Worrying about "recreating the categories" in this boolean full-text age
is, I believe, a waste of time (for research preprints/postprints). Just
harness google's harvested full-text to your engine's search capability,
if it is incapable of contending with boolean full-text search on its
own. (Manual reclassification! Heaven forfend! Don't bother classifying
this material in the first place, beyond the simplest of first-cuts,
such as discipline. Any further classification should be algorithmic and
text-data-driven, not manual.)

> in either event, the quality of the metadata from the perspective of the 
> service provider may be an impetus for potential users to want to 
> replicate their effort rather than rely on the automated submission from 
> their own institutions ... this needs more thought ...

Again, I speak only for research preprints/postprints, but please let's
not inject any further credibility into the notion that self-archiving
author/institutions will also have to self-advertise by multiple
self-archiving of the same paper. Surely that is one headache that
OAI-interoperability should eradicate from the planet! Self-archiving
itself is self-advertising (and effort) enough. Please let us not
now -- when the momentum is still not big enough -- saddle would-be
self-archivers with needless extra worries, and tasks!
http://www.ecs.soton.ac.uk/~harnad/Temp/tim-arch.htm

Stevan Harnad

■ Information provided:

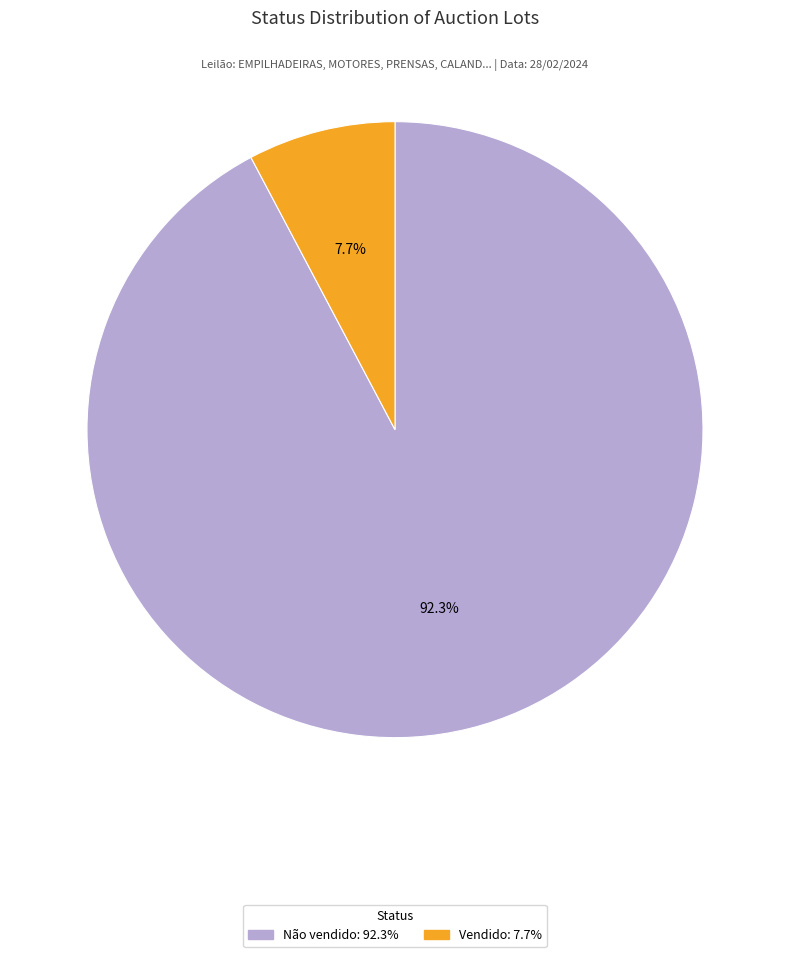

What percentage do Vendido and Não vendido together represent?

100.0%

---

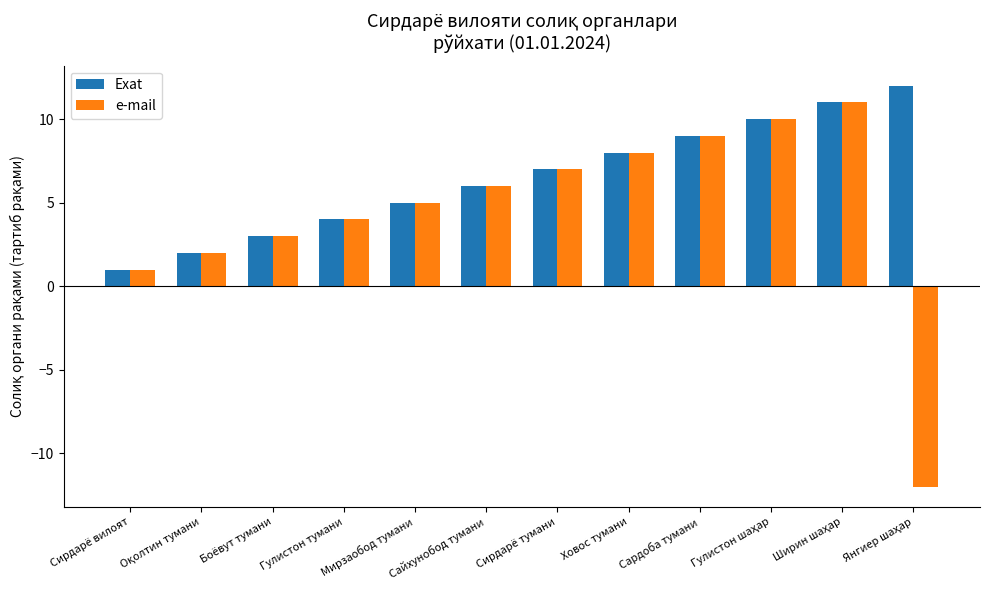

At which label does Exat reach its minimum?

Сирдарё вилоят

---

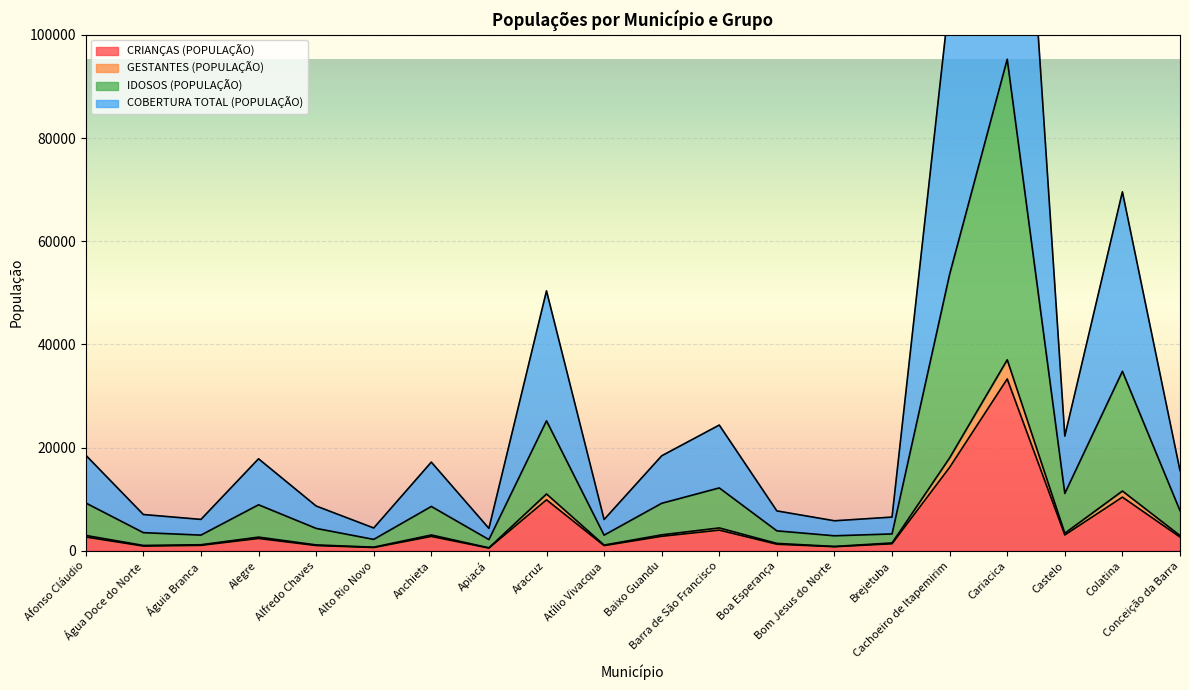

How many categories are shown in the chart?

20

■ Problem to work on: Quote the section of the self-archiving post above that runs between "Again, I speak" and "worries, and tasks!", inclusive.

■ Expected output:
Again, I speak only for research preprints/postprints, but please let's
not inject any further credibility into the notion that self-archiving
author/institutions will also have to self-advertise by multiple
self-archiving of the same paper. Surely that is one headache that
OAI-interoperability should eradicate from the planet! Self-archiving
itself is self-advertising (and effort) enough. Please let us not
now -- when the momentum is still not big enough -- saddle would-be
self-archivers with needless extra worries, and tasks!